▸ YOUR TASK
Update the material starting at the line that contains "form of **11:46**." and ending after the line that contains "The time is **1:38:33**", replacing "screen-reader user" with "assistive-technology user" and leaving everything else unchanged. Return only those lines.

******

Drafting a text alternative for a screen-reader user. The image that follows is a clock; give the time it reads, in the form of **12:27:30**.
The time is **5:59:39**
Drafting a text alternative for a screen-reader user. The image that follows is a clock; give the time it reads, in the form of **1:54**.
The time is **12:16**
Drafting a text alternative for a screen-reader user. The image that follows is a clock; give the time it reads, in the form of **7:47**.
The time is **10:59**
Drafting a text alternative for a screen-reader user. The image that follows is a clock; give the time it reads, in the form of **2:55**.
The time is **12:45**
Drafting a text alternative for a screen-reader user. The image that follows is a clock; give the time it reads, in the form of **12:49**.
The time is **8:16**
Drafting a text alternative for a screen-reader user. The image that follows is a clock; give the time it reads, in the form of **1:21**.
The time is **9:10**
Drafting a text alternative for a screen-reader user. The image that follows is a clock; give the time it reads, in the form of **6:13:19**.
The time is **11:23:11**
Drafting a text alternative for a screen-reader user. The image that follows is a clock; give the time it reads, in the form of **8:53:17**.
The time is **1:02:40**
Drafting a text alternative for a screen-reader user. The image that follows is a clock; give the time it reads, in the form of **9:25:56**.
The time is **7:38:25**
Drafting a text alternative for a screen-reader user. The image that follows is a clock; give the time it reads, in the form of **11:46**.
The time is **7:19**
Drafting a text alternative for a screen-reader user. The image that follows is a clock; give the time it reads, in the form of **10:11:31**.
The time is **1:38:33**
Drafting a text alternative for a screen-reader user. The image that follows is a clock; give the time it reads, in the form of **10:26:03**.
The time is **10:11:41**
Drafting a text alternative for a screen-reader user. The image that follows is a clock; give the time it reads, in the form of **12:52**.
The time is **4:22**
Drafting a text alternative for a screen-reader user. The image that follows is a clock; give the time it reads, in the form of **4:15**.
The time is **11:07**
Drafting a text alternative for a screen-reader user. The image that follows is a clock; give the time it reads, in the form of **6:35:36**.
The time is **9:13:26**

******

▸ RESPONSE TO THIS TASK
Drafting a text alternative for a assistive-technology user. The image that follows is a clock; give the time it reads, in the form of **11:46**.
The time is **7:19**
Drafting a text alternative for a assistive-technology user. The image that follows is a clock; give the time it reads, in the form of **10:11:31**.
The time is **1:38:33**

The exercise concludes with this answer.